■ **YOUR TASK**
All of the data should be given again word for word, though the images are to be left out.

■ **SUPPLIED DATA**
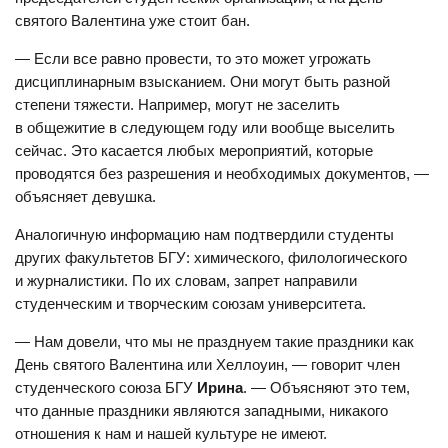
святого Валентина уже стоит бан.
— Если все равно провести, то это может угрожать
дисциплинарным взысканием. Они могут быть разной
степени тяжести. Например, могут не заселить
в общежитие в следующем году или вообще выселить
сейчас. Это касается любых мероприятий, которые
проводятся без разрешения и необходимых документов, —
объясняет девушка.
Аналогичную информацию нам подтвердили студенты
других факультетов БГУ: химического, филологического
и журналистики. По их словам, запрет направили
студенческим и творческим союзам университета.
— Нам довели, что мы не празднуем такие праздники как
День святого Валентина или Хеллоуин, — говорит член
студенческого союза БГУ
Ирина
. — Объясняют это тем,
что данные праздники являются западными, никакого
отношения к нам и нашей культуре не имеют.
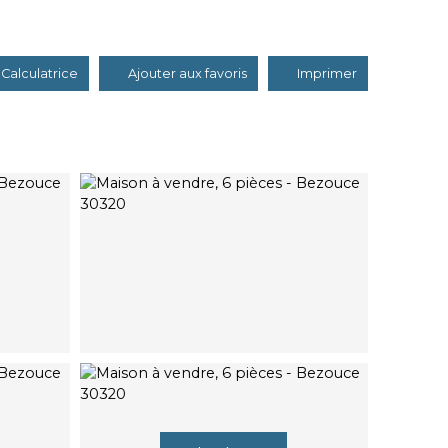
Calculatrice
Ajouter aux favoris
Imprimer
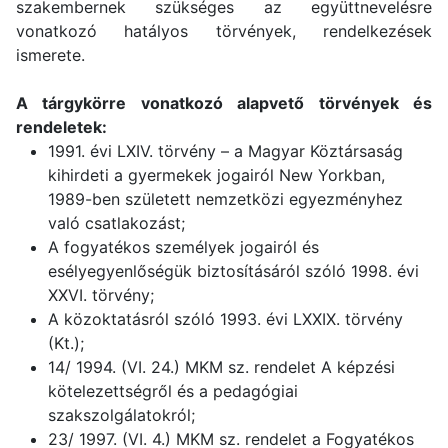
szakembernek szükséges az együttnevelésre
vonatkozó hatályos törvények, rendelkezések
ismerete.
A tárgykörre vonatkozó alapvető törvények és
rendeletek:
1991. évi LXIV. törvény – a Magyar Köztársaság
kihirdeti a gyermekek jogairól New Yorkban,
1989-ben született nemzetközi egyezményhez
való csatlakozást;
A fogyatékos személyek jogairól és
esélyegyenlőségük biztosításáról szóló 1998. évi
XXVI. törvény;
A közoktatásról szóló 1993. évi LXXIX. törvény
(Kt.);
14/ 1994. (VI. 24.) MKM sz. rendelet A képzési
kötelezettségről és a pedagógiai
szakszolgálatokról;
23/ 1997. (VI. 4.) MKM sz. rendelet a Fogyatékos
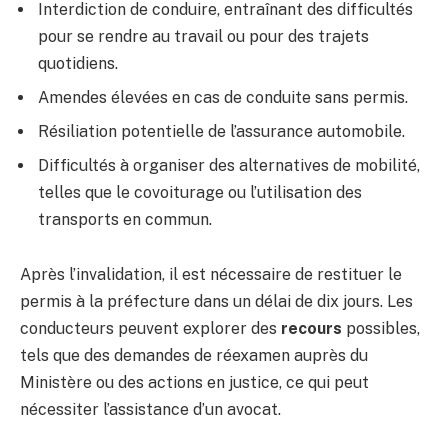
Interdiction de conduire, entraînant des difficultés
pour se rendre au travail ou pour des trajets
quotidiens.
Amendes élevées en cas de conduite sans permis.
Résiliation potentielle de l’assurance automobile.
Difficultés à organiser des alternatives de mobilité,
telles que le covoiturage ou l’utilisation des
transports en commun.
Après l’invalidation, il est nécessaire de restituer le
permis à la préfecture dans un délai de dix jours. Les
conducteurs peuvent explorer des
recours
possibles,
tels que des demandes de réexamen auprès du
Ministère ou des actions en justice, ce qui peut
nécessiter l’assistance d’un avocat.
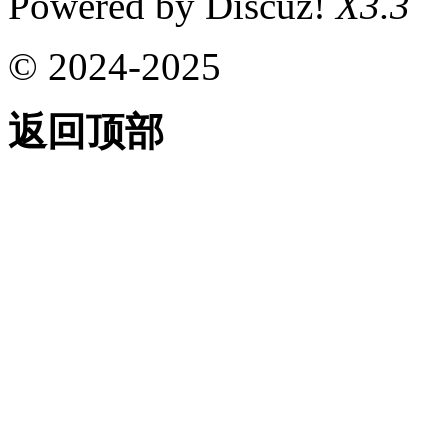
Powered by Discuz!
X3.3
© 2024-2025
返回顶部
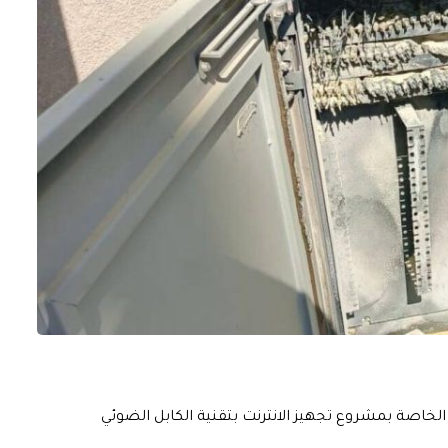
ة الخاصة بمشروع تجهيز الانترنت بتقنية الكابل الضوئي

■ **TASK ANSWER**
святого Валентина уже стоит бан.
— Если все равно провести, то это может угрожать
дисциплинарным взысканием. Они могут быть разной
степени тяжести. Например, могут не заселить
в общежитие в следующем году или вообще выселить
сейчас. Это касается любых мероприятий, которые
проводятся без разрешения и необходимых документов, —
объясняет девушка.
Аналогичную информацию нам подтвердили студенты
других факультетов БГУ: химического, филологического
и журналистики. По их словам, запрет направили
студенческим и творческим союзам университета.
— Нам довели, что мы не празднуем такие праздники как
День святого Валентина или Хеллоуин, — говорит член
студенческого союза БГУ
Ирина
. — Объясняют это тем,
что данные праздники являются западными, никакого
отношения к нам и нашей культуре не имеют.
Calculatrice
Ajouter aux favoris
Imprimer
szakembernek szükséges az együttnevelésre
vonatkozó hatályos törvények, rendelkezések
ismerete.
A tárgykörre vonatkozó alapvető törvények és
rendeletek:
1991. évi LXIV. törvény – a Magyar Köztársaság
kihirdeti a gyermekek jogairól New Yorkban,
1989-ben született nemzetközi egyezményhez
való csatlakozást;
A fogyatékos személyek jogairól és
esélyegyenlőségük biztosításáról szóló 1998. évi
XXVI. törvény;
A közoktatásról szóló 1993. évi LXXIX. törvény
(Kt.);
14/ 1994. (VI. 24.) MKM sz. rendelet A képzési
kötelezettségről és a pedagógiai
szakszolgálatokról;
23/ 1997. (VI. 4.) MKM sz. rendelet a Fogyatékos
Interdiction de conduire, entraînant des difficultés
pour se rendre au travail ou pour des trajets
quotidiens.
Amendes élevées en cas de conduite sans permis.
Résiliation potentielle de l’assurance automobile.
Difficultés à organiser des alternatives de mobilité,
telles que le covoiturage ou l’utilisation des
transports en commun.
Après l’invalidation, il est nécessaire de restituer le
permis à la préfecture dans un délai de dix jours. Les
conducteurs peuvent explorer des
recours
possibles,
tels que des demandes de réexamen auprès du
Ministère ou des actions en justice, ce qui peut
nécessiter l’assistance d’un avocat.
Powered by Discuz!
X3.3
© 2024-2025
返回顶部
ة الخاصة بمشروع تجهيز الانترنت بتقنية الكابل الضوئي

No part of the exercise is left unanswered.